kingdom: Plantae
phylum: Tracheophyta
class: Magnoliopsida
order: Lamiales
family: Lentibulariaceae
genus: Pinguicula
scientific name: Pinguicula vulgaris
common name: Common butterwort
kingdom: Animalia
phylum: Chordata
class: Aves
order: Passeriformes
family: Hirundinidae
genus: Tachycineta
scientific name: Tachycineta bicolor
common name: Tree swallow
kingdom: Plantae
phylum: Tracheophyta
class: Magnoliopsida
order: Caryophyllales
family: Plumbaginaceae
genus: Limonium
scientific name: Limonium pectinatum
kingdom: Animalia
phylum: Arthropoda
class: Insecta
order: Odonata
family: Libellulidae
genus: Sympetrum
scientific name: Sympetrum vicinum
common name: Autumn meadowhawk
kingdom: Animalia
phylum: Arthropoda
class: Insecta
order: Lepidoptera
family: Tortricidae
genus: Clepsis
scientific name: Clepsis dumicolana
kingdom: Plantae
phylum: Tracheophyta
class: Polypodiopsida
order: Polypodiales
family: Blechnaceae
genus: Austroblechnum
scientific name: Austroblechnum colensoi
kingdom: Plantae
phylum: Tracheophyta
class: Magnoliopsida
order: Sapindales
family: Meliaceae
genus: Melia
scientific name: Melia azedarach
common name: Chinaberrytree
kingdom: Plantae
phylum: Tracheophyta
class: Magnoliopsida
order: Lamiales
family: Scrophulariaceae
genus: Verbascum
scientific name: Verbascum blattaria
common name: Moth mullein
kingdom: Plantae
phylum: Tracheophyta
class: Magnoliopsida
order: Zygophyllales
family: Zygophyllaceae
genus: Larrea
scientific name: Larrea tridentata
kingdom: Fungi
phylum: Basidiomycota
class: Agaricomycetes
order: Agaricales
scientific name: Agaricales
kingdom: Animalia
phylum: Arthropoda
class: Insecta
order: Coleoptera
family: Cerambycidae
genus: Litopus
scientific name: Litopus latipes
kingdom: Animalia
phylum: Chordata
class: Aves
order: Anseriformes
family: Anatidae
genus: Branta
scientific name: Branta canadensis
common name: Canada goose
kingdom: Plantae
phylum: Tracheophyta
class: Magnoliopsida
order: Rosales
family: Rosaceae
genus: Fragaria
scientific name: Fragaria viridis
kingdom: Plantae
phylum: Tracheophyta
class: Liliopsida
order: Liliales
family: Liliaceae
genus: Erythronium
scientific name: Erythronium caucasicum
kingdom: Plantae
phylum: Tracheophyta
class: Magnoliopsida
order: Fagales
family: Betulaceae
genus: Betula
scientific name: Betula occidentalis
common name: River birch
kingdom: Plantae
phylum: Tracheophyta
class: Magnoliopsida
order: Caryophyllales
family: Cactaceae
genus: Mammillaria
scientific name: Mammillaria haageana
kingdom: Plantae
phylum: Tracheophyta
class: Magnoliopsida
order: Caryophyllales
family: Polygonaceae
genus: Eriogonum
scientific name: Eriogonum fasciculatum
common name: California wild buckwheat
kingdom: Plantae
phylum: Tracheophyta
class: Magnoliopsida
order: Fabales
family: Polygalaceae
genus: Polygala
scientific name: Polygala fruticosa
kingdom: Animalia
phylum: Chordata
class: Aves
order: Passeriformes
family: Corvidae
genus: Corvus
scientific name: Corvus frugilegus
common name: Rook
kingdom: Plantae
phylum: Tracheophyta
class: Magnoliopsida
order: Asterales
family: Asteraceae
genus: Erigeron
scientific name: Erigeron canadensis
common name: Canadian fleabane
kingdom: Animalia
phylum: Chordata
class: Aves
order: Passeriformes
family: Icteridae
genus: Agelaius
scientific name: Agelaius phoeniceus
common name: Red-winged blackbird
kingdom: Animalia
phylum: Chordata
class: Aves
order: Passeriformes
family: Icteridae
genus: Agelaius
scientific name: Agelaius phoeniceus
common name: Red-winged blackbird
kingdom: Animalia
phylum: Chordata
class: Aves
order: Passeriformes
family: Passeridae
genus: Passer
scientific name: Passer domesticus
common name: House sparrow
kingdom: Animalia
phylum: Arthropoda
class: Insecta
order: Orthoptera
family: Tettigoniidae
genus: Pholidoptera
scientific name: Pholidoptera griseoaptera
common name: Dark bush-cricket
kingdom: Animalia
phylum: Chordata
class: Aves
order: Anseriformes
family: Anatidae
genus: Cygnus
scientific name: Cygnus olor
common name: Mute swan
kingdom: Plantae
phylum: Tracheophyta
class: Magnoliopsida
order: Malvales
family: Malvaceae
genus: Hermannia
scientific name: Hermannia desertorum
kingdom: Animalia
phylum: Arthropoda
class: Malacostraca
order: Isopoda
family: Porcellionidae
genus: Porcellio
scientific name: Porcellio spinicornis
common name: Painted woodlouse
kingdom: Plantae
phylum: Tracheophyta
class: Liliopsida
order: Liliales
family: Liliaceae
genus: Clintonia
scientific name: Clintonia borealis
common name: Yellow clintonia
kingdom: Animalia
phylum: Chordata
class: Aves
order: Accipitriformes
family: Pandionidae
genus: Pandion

------------------------------------

GOAL: Could you format every item above as a two-column CSV headed rank and value, one row per line: the rank in the first field and what follows it in the second, each field in double quotes with any line breaks replaced by spaces?

TASK ANSWER:
rank,value
"kingdom:","Plantae"
"phylum:","Tracheophyta"
"class:","Magnoliopsida"
"order:","Lamiales"
"family:","Lentibulariaceae"
"genus:","Pinguicula"
"scientific name:","Pinguicula vulgaris"
"common name:","Common butterwort"
"kingdom:","Animalia"
"phylum:","Chordata"
"class:","Aves"
"order:","Passeriformes"
"family:","Hirundinidae"
"genus:","Tachycineta"
"scientific name:","Tachycineta bicolor"
"common name:","Tree swallow"
"kingdom:","Plantae"
"phylum:","Tracheophyta"
"class:","Magnoliopsida"
"order:","Caryophyllales"
"family:","Plumbaginaceae"
"genus:","Limonium"
"scientific name:","Limonium pectinatum"
"kingdom:","Animalia"
"phylum:","Arthropoda"
"class:","Insecta"
"order:","Odonata"
"family:","Libellulidae"
"genus:","Sympetrum"
"scientific name:","Sympetrum vicinum"
"common name:","Autumn meadowhawk"
"kingdom:","Animalia"
"phylum:","Arthropoda"
"class:","Insecta"
"order:","Lepidoptera"
"family:","Tortricidae"
"genus:","Clepsis"
"scientific name:","Clepsis dumicolana"
"kingdom:","Plantae"
"phylum:","Tracheophyta"
"class:","Polypodiopsida"
"order:","Polypodiales"
"family:","Blechnaceae"
"genus:","Austroblechnum"
"scientific name:","Austroblechnum colensoi"
"kingdom:","Plantae"
"phylum:","Tracheophyta"
"class:","Magnoliopsida"
"order:","Sapindales"
"family:","Meliaceae"
"genus:","Melia"
"scientific name:","Melia azedarach"
"common name:","Chinaberrytree"
"kingdom:","Plantae"
"phylum:","Tracheophyta"
"class:","Magnoliopsida"
"order:","Lamiales"
"family:","Scrophulariaceae"
"genus:","Verbascum"
"scientific name:","Verbascum blattaria"
"common name:","Moth mullein"
"kingdom:","Plantae"
"phylum:","Tracheophyta"
"class:","Magnoliopsida"
"order:","Zygophyllales"
"family:","Zygophyllaceae"
"genus:","Larrea"
"scientific name:","Larrea tridentata"
"kingdom:","Fungi"
"phylum:","Basidiomycota"
"class:","Agaricomycetes"
"order:","Agaricales"
"scientific name:","Agaricales"
"kingdom:","Animalia"
"phylum:","Arthropoda"
"class:","Insecta"
"order:","Coleoptera"
"family:","Cerambycidae"
"genus:","Litopus"
"scientific name:","Litopus latipes"
"kingdom:","Animalia"
"phylum:","Chordata"
"class:","Aves"
"order:","Anseriformes"
"family:","Anatidae"
"genus:","Branta"
"scientific name:","Branta canadensis"
"common name:","Canada goose"
"kingdom:","Plantae"
"phylum:","Tracheophyta"
"class:","Magnoliopsida"
"order:","Rosales"
"family:","Rosaceae"
"genus:","Fragaria"
"scientific name:","Fragaria viridis"
"kingdom:","Plantae"
"phylum:","Tracheophyta"
"class:","Liliopsida"
"order:","Liliales"
"family:","Liliaceae"
"genus:","Erythronium"
"scientific name:","Erythronium caucasicum"
"kingdom:","Plantae"
"phylum:","Tracheophyta"
"class:","Magnoliopsida"
"order:","Fagales"
"family:","Betulaceae"
"genus:","Betula"
"scientific name:","Betula occidentalis"
"common name:","River birch"
"kingdom:","Plantae"
"phylum:","Tracheophyta"
"class:","Magnoliopsida"
"order:","Caryophyllales"
"family:","Cactaceae"
"genus:","Mammillaria"
"scientific name:","Mammillaria haageana"
"kingdom:","Plantae"
"phylum:","Tracheophyta"
"class:","Magnoliopsida"
"order:","Caryophyllales"
"family:","Polygonaceae"
"genus:","Eriogonum"
"scientific name:","Eriogonum fasciculatum"
"common name:","California wild buckwheat"
"kingdom:","Plantae"
"phylum:","Tracheophyta"
"class:","Magnoliopsida"
"order:","Fabales"
"family:","Polygalaceae"
"genus:","Polygala"
"scientific name:","Polygala fruticosa"
"kingdom:","Animalia"
"phylum:","Chordata"
"class:","Aves"
"order:","Passeriformes"
"family:","Corvidae"
"genus:","Corvus"
"scientific name:","Corvus frugilegus"
"common name:","Rook"
"kingdom:","Plantae"
"phylum:","Tracheophyta"
"class:","Magnoliopsida"
"order:","Asterales"
"family:","Asteraceae"
"genus:","Erigeron"
"scientific name:","Erigeron canadensis"
"common name:","Canadian fleabane"
"kingdom:","Animalia"
"phylum:","Chordata"
"class:","Aves"
"order:","Passeriformes"
"family:","Icteridae"
"genus:","Agelaius"
"scientific name:","Agelaius phoeniceus"
"common name:","Red-winged blackbird"
"kingdom:","Animalia"
"phylum:","Chordata"
"class:","Aves"
"order:","Passeriformes"
"family:","Icteridae"
"genus:","Agelaius"
"scientific name:","Agelaius phoeniceus"
"common name:","Red-winged blackbird"
"kingdom:","Animalia"
"phylum:","Chordata"
"class:","Aves"
"order:","Passeriformes"
"family:","Passeridae"
"genus:","Passer"
"scientific name:","Passer domesticus"
"common name:","House sparrow"
"kingdom:","Animalia"
"phylum:","Arthropoda"
"class:","Insecta"
"order:","Orthoptera"
"family:","Tettigoniidae"
"genus:","Pholidoptera"
"scientific name:","Pholidoptera griseoaptera"
"common name:","Dark bush-cricket"
"kingdom:","Animalia"
"phylum:","Chordata"
"class:","Aves"
"order:","Anseriformes"
"family:","Anatidae"
"genus:","Cygnus"
"scientific name:","Cygnus olor"
"common name:","Mute swan"
"kingdom:","Plantae"
"phylum:","Tracheophyta"
"class:","Magnoliopsida"
"order:","Malvales"
"family:","Malvaceae"
"genus:","Hermannia"
"scientific name:","Hermannia desertorum"
"kingdom:","Animalia"
"phylum:","Arthropoda"
"class:","Malacostraca"
"order:","Isopoda"
"family:","Porcellionidae"
"genus:","Porcellio"
"scientific name:","Porcellio spinicornis"
"common name:","Painted woodlouse"
"kingdom:","Plantae"
"phylum:","Tracheophyta"
"class:","Liliopsida"
"order:","Liliales"
"family:","Liliaceae"
"genus:","Clintonia"
"scientific name:","Clintonia borealis"
"common name:","Yellow clintonia"
"kingdom:","Animalia"
"phylum:","Chordata"
"class:","Aves"
"order:","Accipitriformes"
"family:","Pandionidae"
"genus:","Pandion"